How the Giacometti Institute Built a Perfect Replica of the Chaotic Master’s Messy Studio
The simulation isn't the only treat the institution has in store for fans of the sculpture.
Alberto Giacometti’s studio is returning to Montparnasse in Paris, more than half a century after the Swiss artist died and left the tiny space packed with sculptures and drawings. His original studio at rue Hippolyte-Maindron no longer exists, but the Giacometti Fondation is painstakingly recreating the space as he left it in 1966 as the centerpiece of the new Giacometti Institute, which is due to open on June 21 in an historic building in the same neighborhood.
Catherine Grenier, the former deputy director of the Musée National d’Art Moderne at the Centre Pompidou who has transformed the Giacometti Foundation since she took the helm in 2014, says that the reconstruction was made possible because Giacometti welcomed photographers as well as writers into his cramped working space. His friend, the playwright Samuel Beckett, was a regular visitor from the 1930s. When Marlene Dietrich popped in, the movie star and the extrovert artist got on like a house on fire.

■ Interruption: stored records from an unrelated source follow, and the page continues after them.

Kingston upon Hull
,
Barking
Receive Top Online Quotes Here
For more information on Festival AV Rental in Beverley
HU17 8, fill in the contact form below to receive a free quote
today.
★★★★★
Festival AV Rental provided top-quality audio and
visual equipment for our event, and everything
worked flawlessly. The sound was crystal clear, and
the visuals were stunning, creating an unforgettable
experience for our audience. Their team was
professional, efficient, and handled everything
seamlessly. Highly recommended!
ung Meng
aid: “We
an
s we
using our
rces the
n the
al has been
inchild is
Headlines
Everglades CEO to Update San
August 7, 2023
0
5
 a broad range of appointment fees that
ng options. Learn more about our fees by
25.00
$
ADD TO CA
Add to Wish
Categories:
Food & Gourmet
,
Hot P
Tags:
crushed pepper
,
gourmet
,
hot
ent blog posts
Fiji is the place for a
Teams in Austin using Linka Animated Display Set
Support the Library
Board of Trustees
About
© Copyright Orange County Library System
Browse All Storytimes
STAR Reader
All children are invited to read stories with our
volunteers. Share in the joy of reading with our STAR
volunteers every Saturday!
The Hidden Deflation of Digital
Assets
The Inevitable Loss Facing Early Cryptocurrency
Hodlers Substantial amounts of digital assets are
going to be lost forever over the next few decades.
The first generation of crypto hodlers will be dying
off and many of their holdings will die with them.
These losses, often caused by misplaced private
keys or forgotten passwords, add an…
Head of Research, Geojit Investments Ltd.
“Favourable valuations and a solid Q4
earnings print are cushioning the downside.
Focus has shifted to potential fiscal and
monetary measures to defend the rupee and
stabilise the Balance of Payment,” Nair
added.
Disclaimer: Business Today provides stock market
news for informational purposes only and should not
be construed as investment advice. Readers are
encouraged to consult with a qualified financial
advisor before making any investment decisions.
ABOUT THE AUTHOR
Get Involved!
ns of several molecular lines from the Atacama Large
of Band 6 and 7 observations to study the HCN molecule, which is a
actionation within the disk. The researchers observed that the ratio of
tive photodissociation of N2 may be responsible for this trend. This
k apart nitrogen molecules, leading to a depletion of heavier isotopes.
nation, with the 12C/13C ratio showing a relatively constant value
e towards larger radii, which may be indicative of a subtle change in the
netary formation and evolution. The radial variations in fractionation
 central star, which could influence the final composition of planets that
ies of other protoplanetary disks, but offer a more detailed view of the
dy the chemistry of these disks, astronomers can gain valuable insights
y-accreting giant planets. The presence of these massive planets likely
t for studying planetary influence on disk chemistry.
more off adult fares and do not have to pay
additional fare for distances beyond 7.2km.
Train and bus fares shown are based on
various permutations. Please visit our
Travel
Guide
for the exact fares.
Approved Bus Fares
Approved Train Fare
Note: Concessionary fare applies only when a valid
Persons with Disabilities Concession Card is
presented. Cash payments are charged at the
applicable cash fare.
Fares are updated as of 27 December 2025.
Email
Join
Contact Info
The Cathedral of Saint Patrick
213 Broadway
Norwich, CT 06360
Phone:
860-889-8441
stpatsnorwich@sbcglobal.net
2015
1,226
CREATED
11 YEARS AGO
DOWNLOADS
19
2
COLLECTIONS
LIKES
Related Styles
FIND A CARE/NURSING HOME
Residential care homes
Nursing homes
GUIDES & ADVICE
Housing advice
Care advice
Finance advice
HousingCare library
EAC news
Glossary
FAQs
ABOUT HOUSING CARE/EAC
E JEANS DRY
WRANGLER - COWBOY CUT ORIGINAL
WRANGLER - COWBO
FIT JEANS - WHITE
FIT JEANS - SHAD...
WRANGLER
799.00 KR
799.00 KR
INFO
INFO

Photographers who recorded the space include Robert Doisneau, Sabine Weiss, Gordon Parks, and Ernst Scheidegger. The fashion photographer Peter Lindbergh is following in their footsteps, photographing sculpture for the first time for a show at the new institute that is due to open in early 2019.
The inaugural exhibition will explore Giacometti’s friendship with the writer Jean Genet. The two first met in 1958, when Genet sat for Giacometti and he wrote an account of the sculptor and painter’s studio. They were introduced by Jean-Paul Sartre. “Giacometti was friends with all of the philosophers,” Grenier says. Simone de Beauvoir wrote of the artist being “submerged in plaster.”
The first contemporary artist to respond to Giacometti’s working space will be Annette Messager. The French-born sculptor and installation artist whose work often has a feminist angle, is making new works for her show, which is due to open in the fall.
The Giacometti Institute is not a large space, Grenier stresses. It is in an early 20th century townhouse, which served as the former studio of the artist and interior designer Paul Follot. Converted by architect Pascal Grasso, it measures 350 square meters (1,150 square feet).
Still, Giacometti’s original studio measured only 20 square meters (65 square feet). He said: “The longer I stayed, the bigger it became. I could fit anything I wanted into it.”
More than 70 sculptures will be presented in the reconstructed studio, including the very last clay works that the artists was working on before he died.